> **TEXT SEGMENT**:
+ + + + + + +

PyTorch reimplementation of a ViT-B/16-style classifier trained from scratch on ImageNet-style data, plus a figure script that reproduces several visualizations from the original Vision Transformer paper.
- Best reported ImageNet top-1 accuracy from
vit.py:75.14% - Main training entrypoint:
vit.py - Main visualization entrypoint:
vit_figures/vit_visualizations.py
python -m venv .venv
# Windows
.venv\Scripts\activate
# macOS / Linux
# source .venv/bin/activate
pip install -r requirements.txtpython vit_figures/vit_visualizations.pyThis uses the images in sample_images/, downloads pretrained checkpoints when needed, and writes outputs into vit_figures/.
vit.py expects an ImageFolder-style dataset. By default it looks for:
data/imagenet/train
data/imagenet/val
You can override the paths with:
IMAGENET_TRAIN_DIRIMAGENET_VAL_DIRVIT_CHECKPOINT_PATHVIT_TENSORBOARD_DIR
Run training with:
python vit.pyOutputs are written to outputs/checkpoints/ and outputs/runs/ by default.
vit.py is not only a minimal architecture demo. It contains the full training recipe that produced the reported 75.14% top-1 result:
- ViT-B/16-style patch embedding, class token, learned positional embeddings, and transformer encoder blocks
- RandAugment, Mixup, CutMix, and Random Erasing for stronger data augmentation
- label smoothing and stochastic depth for regularization
- AdamW with warmup + cosine decay
- AMP, gradient accumulation, and gradient clipping for stable practical training
- checkpoint resume and early stopping for long runs
The repository keeps the whole model and training loop in one file on purpose so the architecture and optimization choices are easy to inspect.
vit_figures/vit_visualizations.py reproduces several classic ViT analyses, including embedding filters, positional similarity, mean attention distance, and attention rollout.
This figure makes the model behavior easier to read than raw predictions alone. The attention rollout highlights where the output token is focusing in the image, and in these examples the strongest responses stay on the main object while the background is suppressed.
This view shows what the patch embedding layer has learned at the input stage. It gives a quick intuition for the low-level textures and directional patterns the model uses before self-attention mixes global information.
This heatmap visualizes similarity between learned positional embeddings. Nearby regions tend to stay more related than distant ones, which makes the spatial inductive pattern in the learned representation easier to see.
This plot summarizes how far each attention head tends to look across layers. It is a compact way to see that different heads operate at different spatial ranges instead of all behaving the same way.
MIT

+ + + + + + +

> **DATA EXCERPTS**:
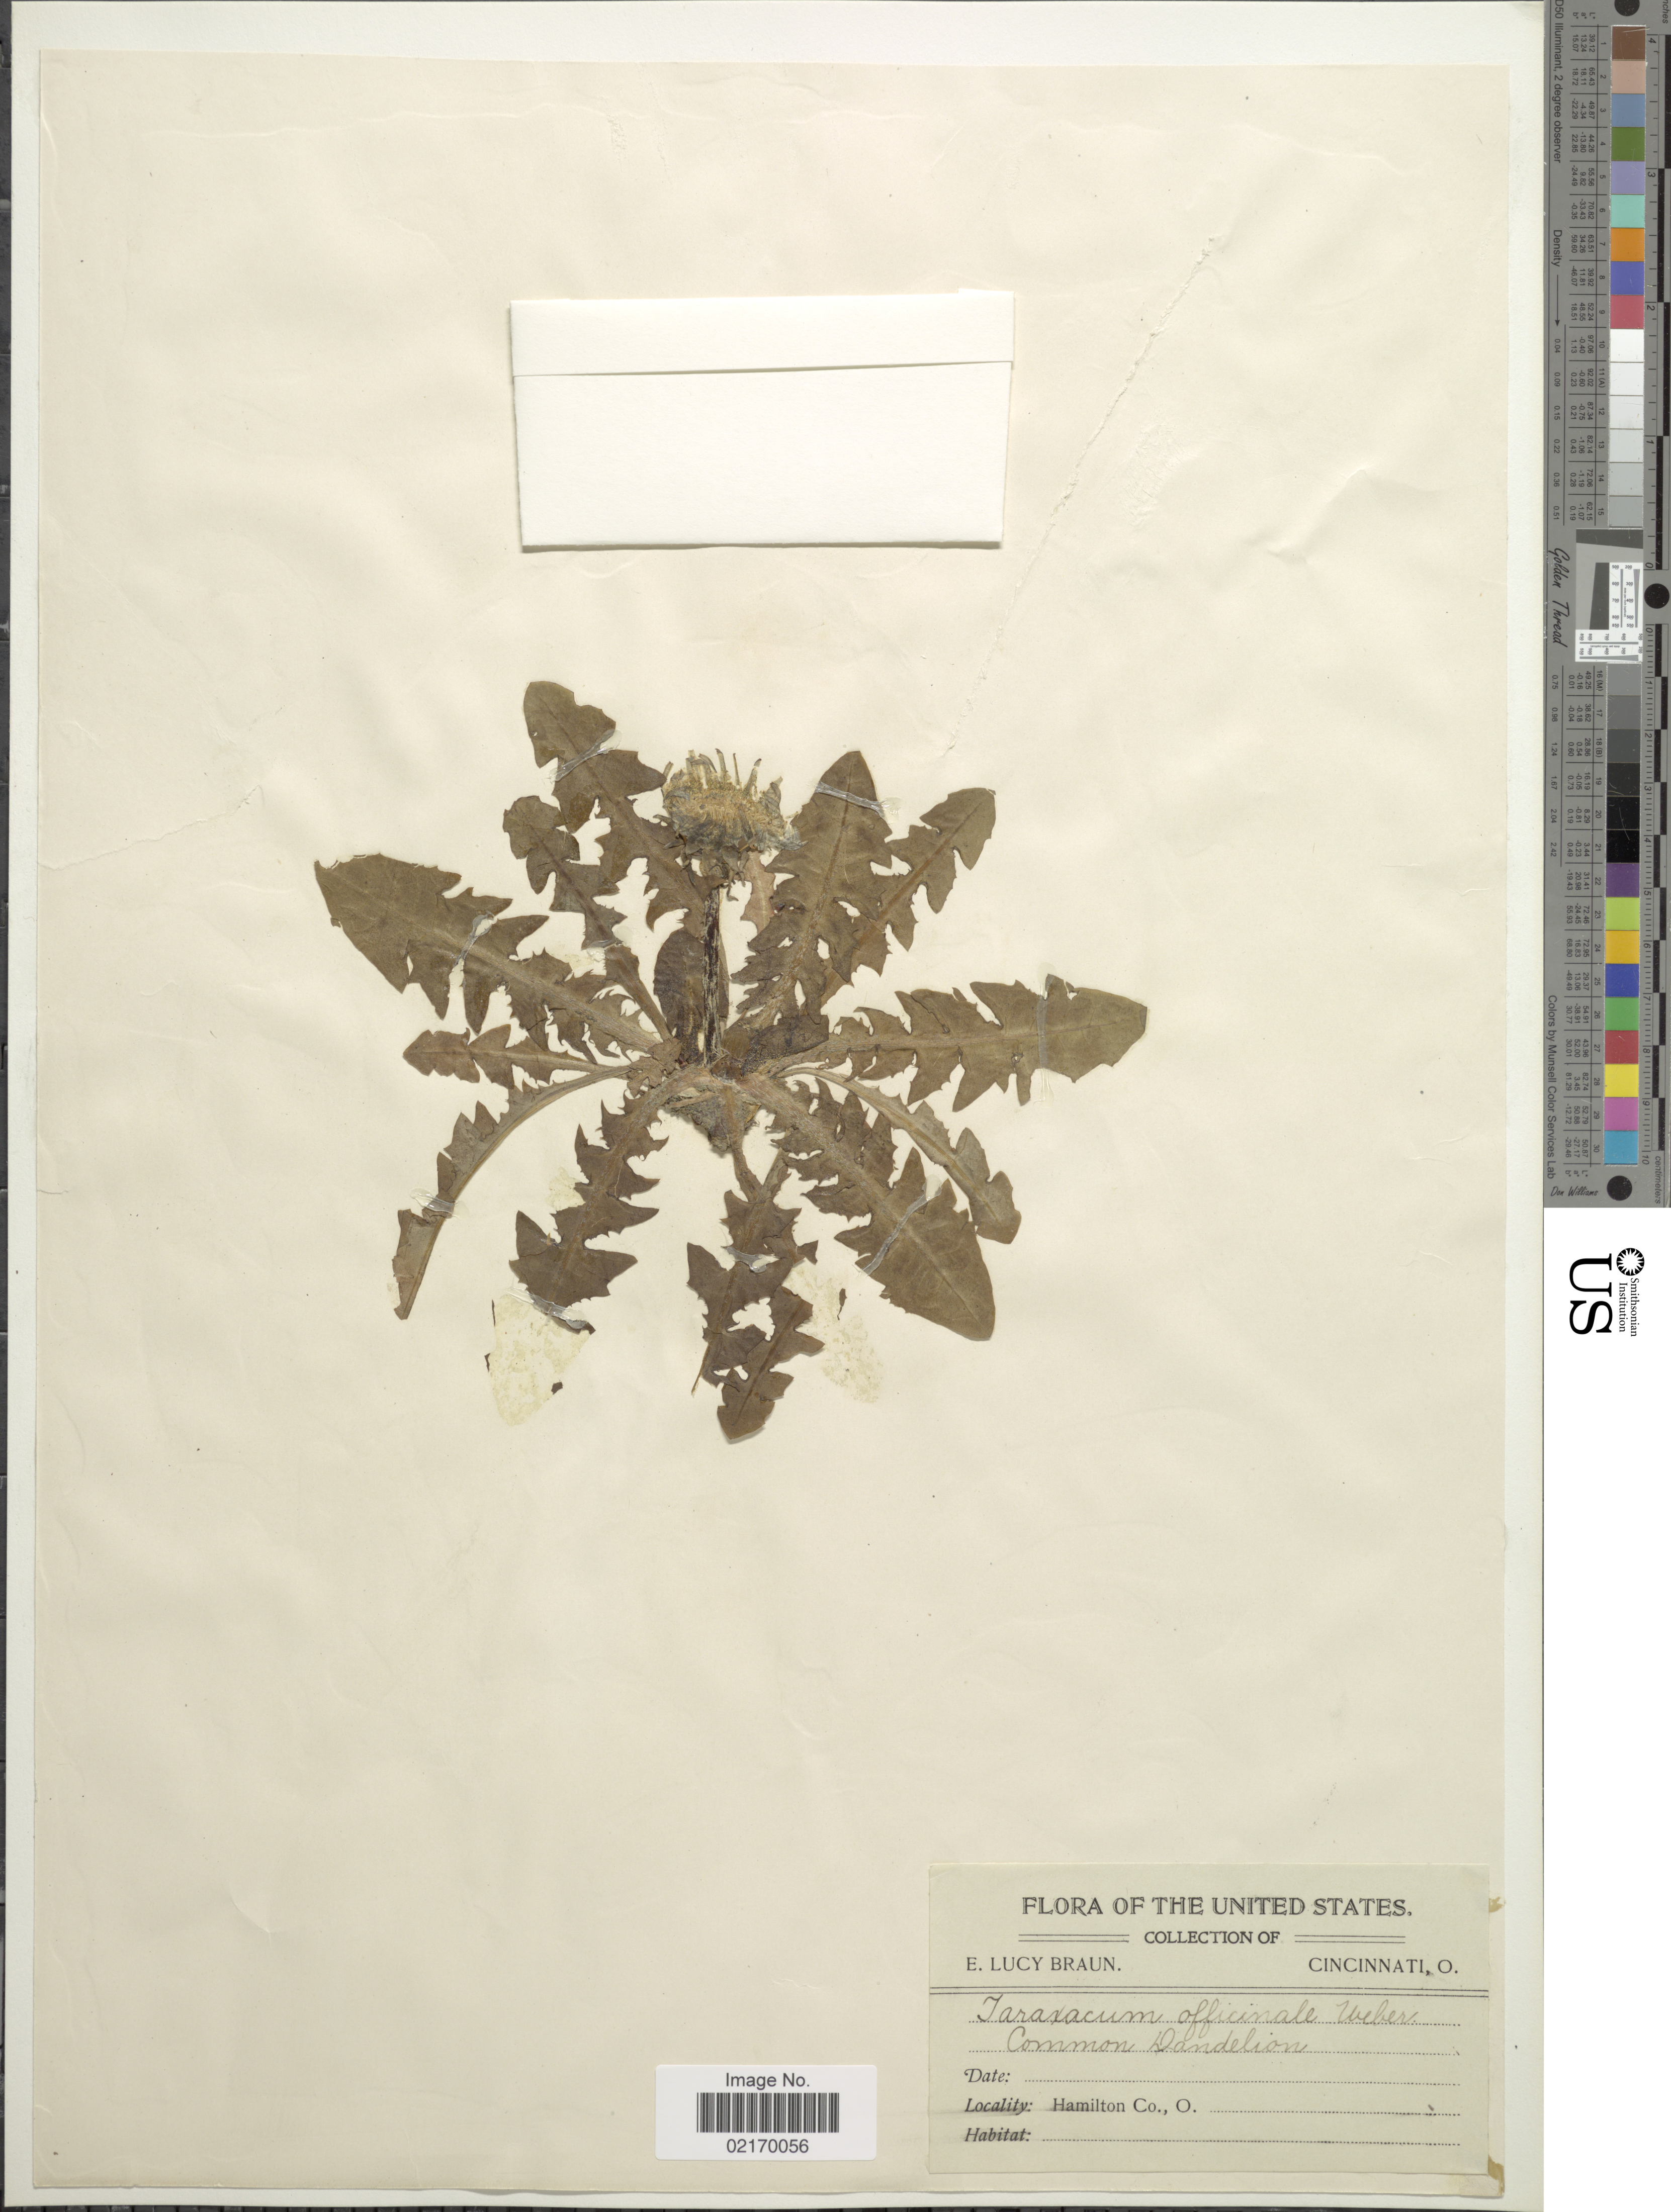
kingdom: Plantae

+ + + + + + +

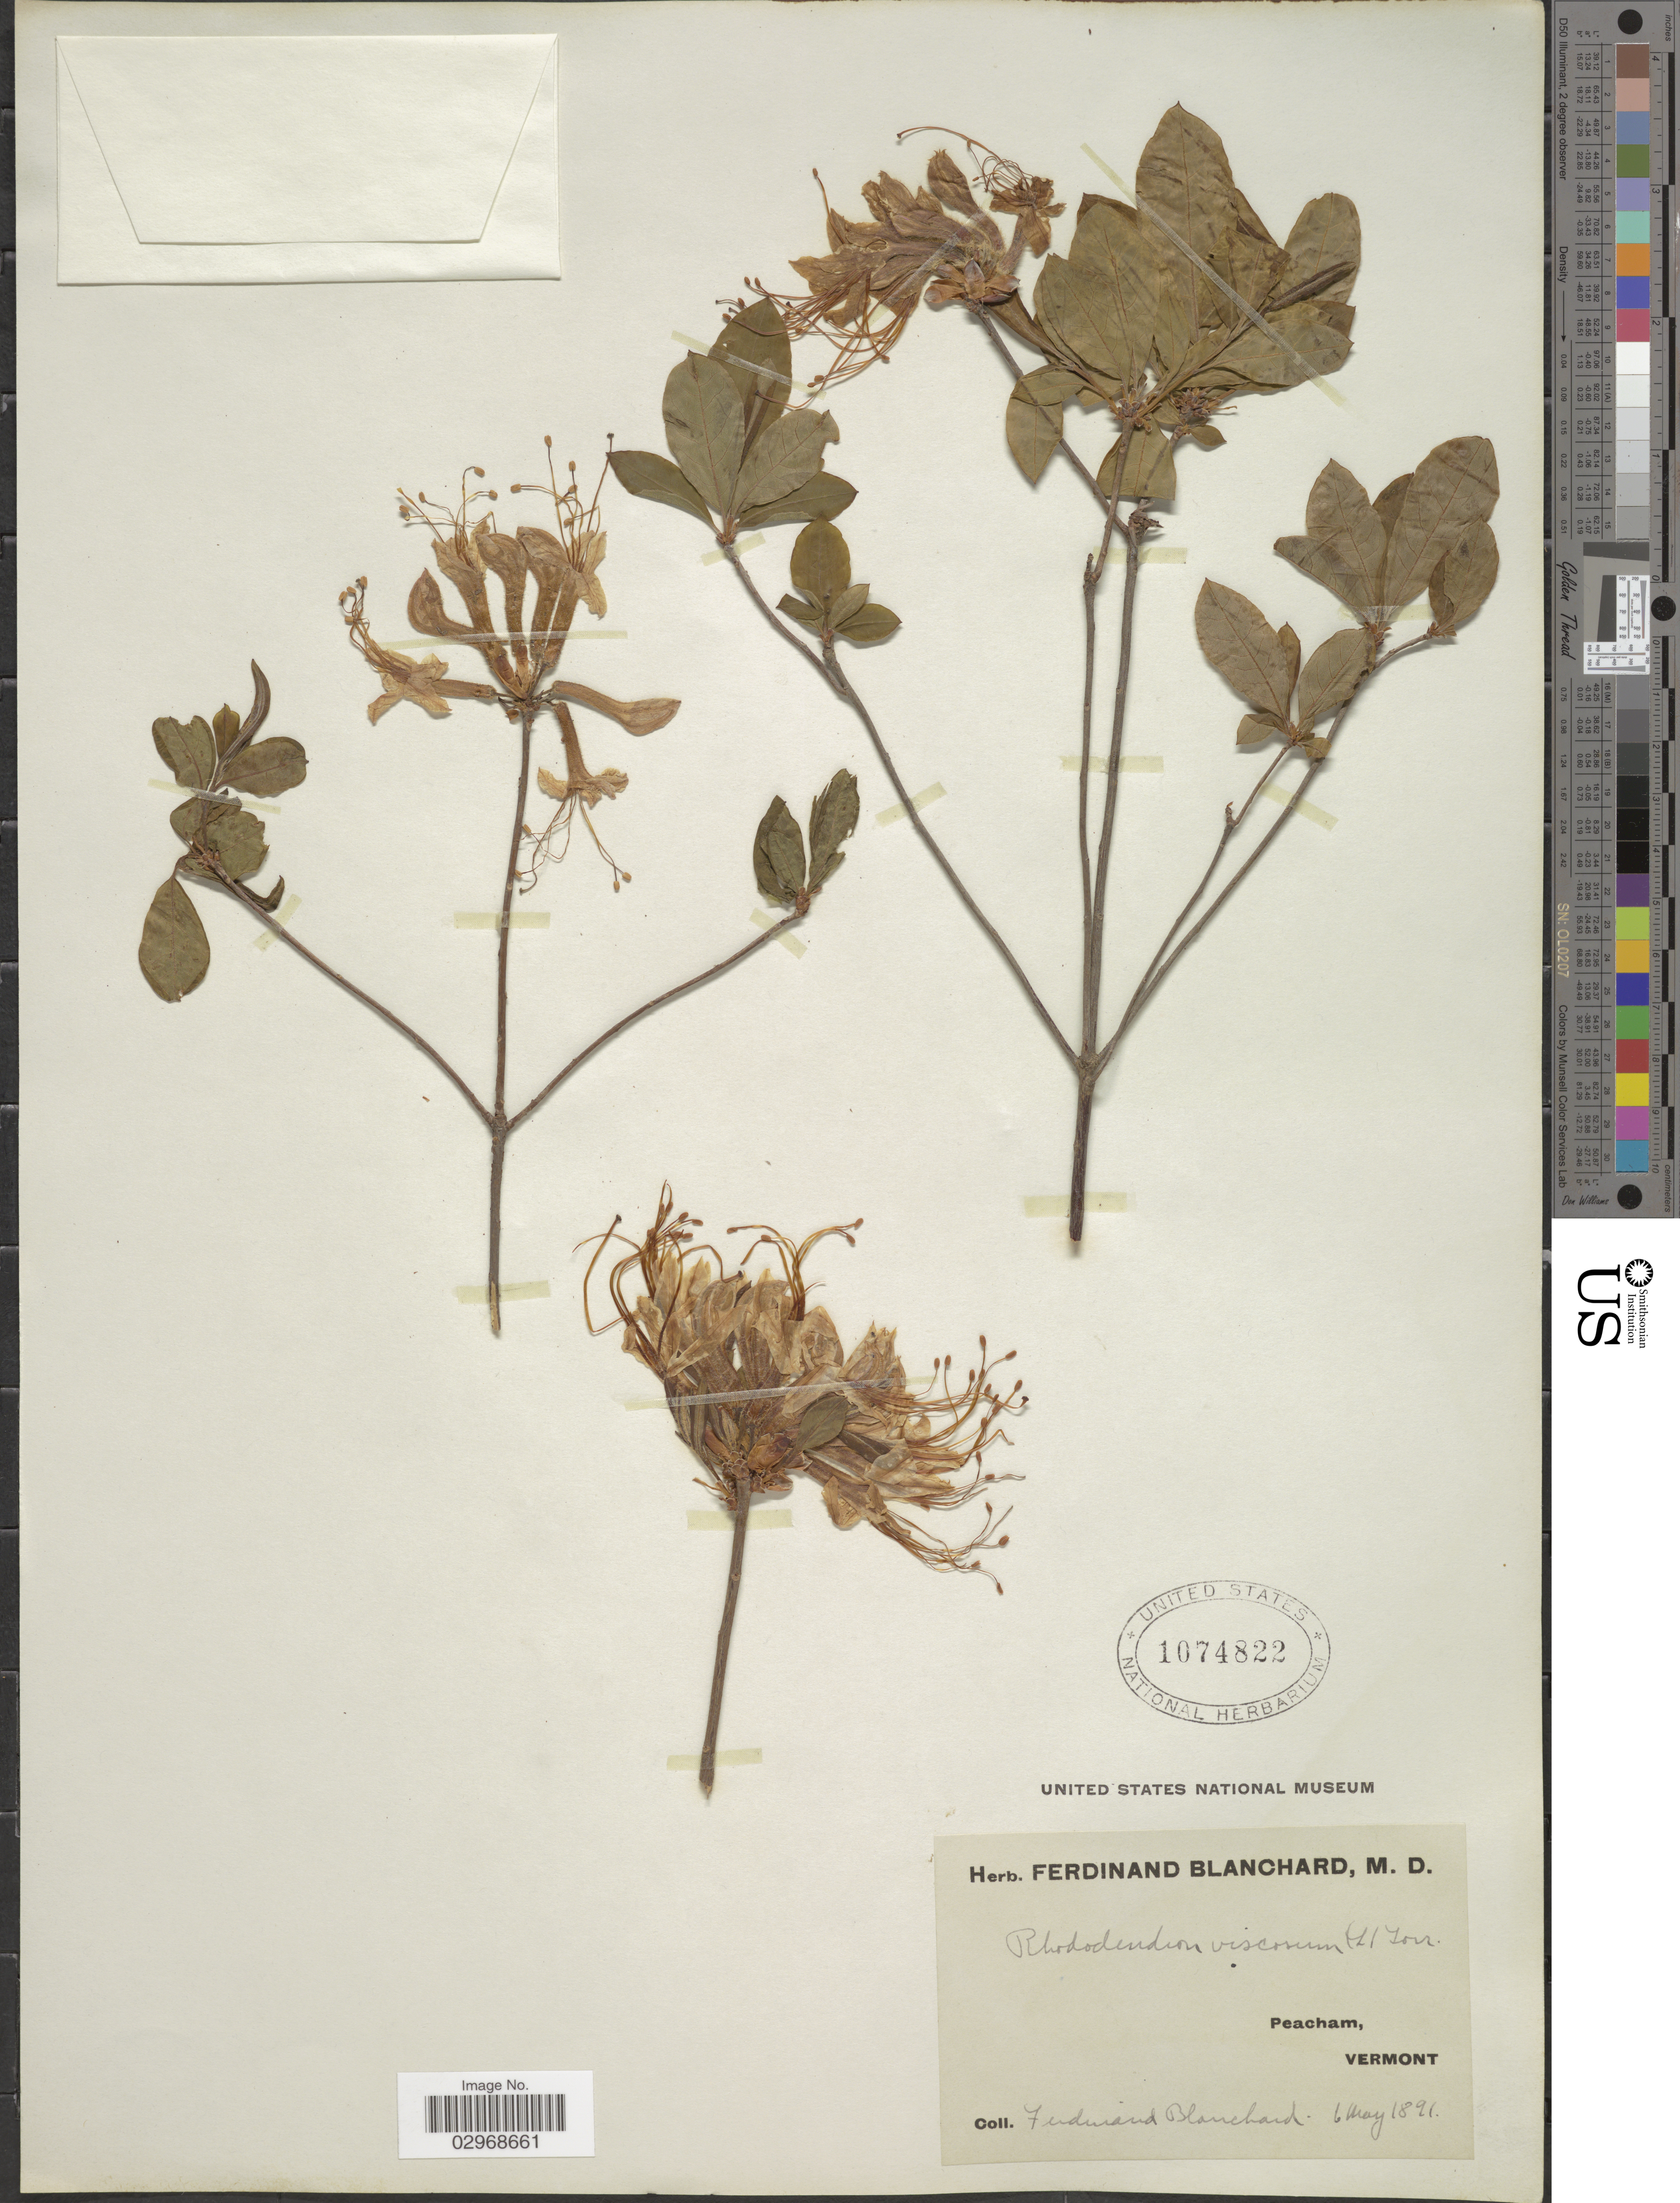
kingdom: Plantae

+ + + + + + +

> **WHAT TO DO**:
a) Could you repeat the part of the ViT reimplementation notes that opens with the words containing "vit.py expects an" and closes with "outputs/runs/ by default.", switching "expects" to "requires"?
b) Answer these about the ViT reimplementation notes:
(i) What top-1 accuracy is reported for vit.py?
(ii) Which optimizer and learning-rate schedule does the training recipe use?
(iii) Where are training outputs written by default?

> **SOLUTIONS PER TASK**:
a)
vit.py requires an ImageFolder-style dataset. By default it looks for:
data/imagenet/train
data/imagenet/val
You can override the paths with:
IMAGENET_TRAIN_DIRIMAGENET_VAL_DIRVIT_CHECKPOINT_PATHVIT_TENSORBOARD_DIR
Run training with:
python vit.pyOutputs are written to outputs/checkpoints/ and outputs/runs/ by default.

b)
(i) 75.14%
(ii) AdamW with warmup + cosine decay
(iii) outputs/checkpoints/ and outputs/runs/